Moral Reasons to Commit to Life

why is it right?
The following are some of the moral reasons for commiting your life to the wellbeing of the future of Life on Earth.

The moral weight of the future

According to the moral weight perspective, the future is a larger moral consideration than the present merely on the basis of size. For example, if we estimate that the future of complex Life on Earth has about half a billion years left, and each century of complex life has a moral weight equivalent to ten billion humans, then the moral weight of the future is roughly twenty million times that of those alive today.

Moral aftershadow

Building on the concept of moral weight, to the concept of a moral aftershadow looks at the range of results that our actions have upon the future that is affected by our actions. A "dark" moral aftershadow would be those actions that have the worst effects, and a "light" moral aftershadow would be the choices with the best effects.

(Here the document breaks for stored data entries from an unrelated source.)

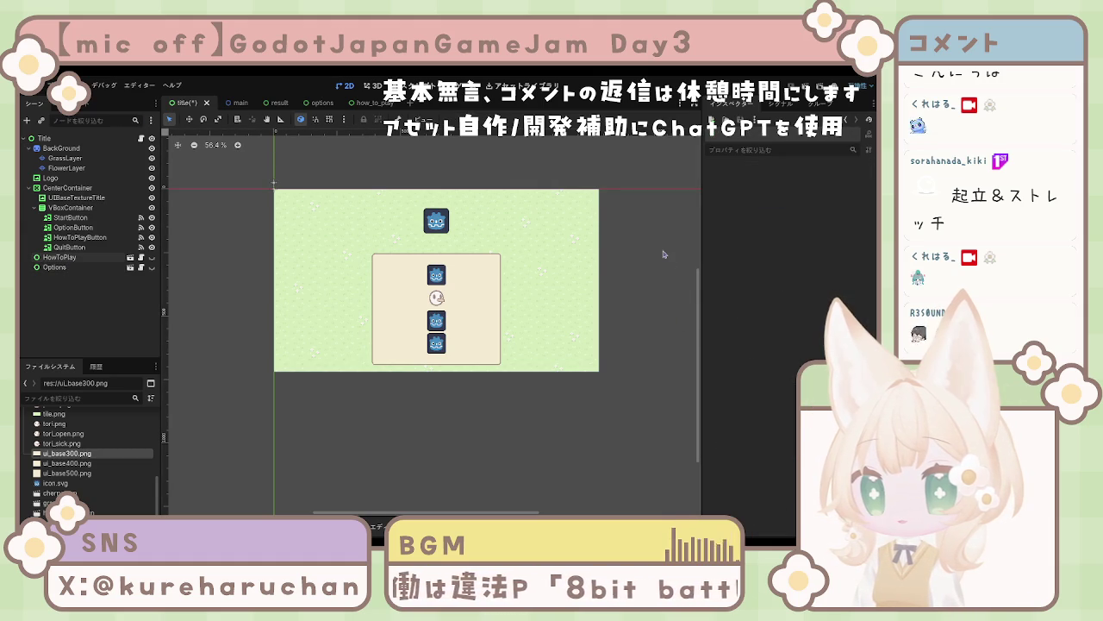
key("ctrl+s")
key("F5")
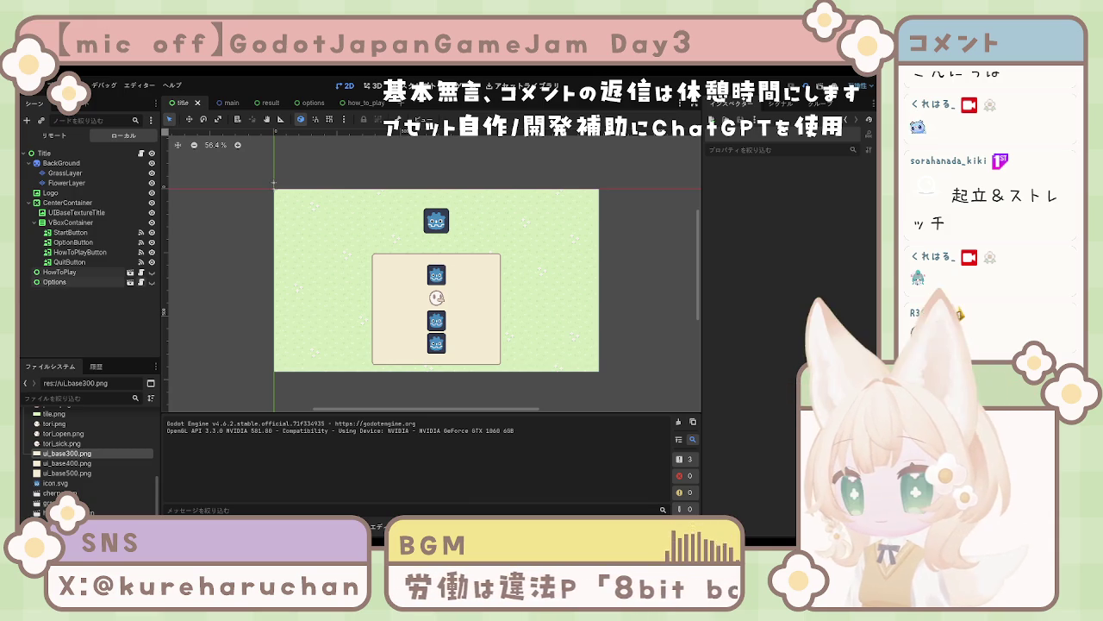
Step: Delete the dark ColorRect backdrop node from the options scene, then return to the title scene
left_click(70, 285)
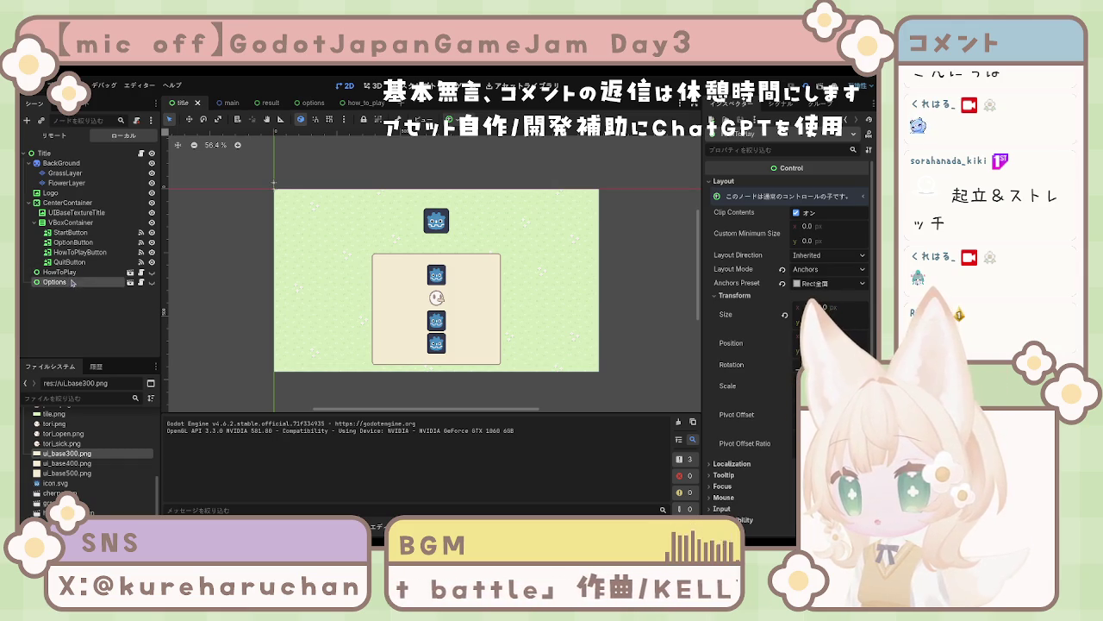
left_click(142, 282)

Because we cannot know the actual moral aftershadow, the moral aftershadow position claims that we have a responsibility to use heuristics that are carefully evaluated to give the greatest possibility of creating light moral aftershadows.

Tradition of Life

According to the Tradition of Life stance, because Life on Earth is a tradition billions of years old, and because we are inseparably part of this tradition, and because we owe our existence and entire context of our lives to this tradition, it is our responsibility to uphold this tradition, and to let no other temptations, justifications, or excuses lead us away from supporting Life on Earth.

Honouring your own potential and dignity

According to this stance, we owe a moral obligation to ourselves to leave the world more supportive of life. Likewise, if we are a burden upon the world, and have a negative worth to the future, then we have deeply dishonoured ourselves. Even though individual influences upon the future cannot be untangled, so that those in the future cannot be resentful of our own individual actions, we ourselves know the degree to which we were either diligent or negligent in living in accord with our own honour, and can (and should) be deeply resentful of ourselves when we live in a way makes us a burden upon Life on Earth, and thus poisoning our own human dignity that is rightfully ours.

Respecting each living moment ("Life's Tapestry")

According to the Life's Tapestry stance, each moment of history of Life on Earth (the total of all these moments is called "Life's Tapestry") has its own intrinsic worth, and it is morally right to maximise the intrinsic worth of each moment of the Tapestry which we affect — primarily by making the collection of moments that make up our own existence as worthwhile and valuable as possible (which includes living those moments in ways that make the downstream Tapestry more alive). This differs from the self-honouring moral stance (above) in that while the self-honouring stance says that we deserve to valuable, the Tapestry stance claims that the moments themselves deserve to be valuable: "In a universe of empty space and moments, we cannot overvalue any moment that is within Life's Tapestry, but it is easy to dishonour that moment by failing to grasp its potential."

The morality of placing the entire future at risk

Risk is a normal part of an individual's life. Our lifespan is limited, and our life would be worse off if we did not permit mild everyday risks, such as skiing or letting children play outside. However, the risk to the future of the system of Life itself is a categorically different kind of risk. If it ceases, then all future generations cease. While it is moral (indeed necessary) to accept risk in our own individual life, we cannot extend this metaphor to Life itself — it is categorically not moral to add any risk to the future of Life on Earth.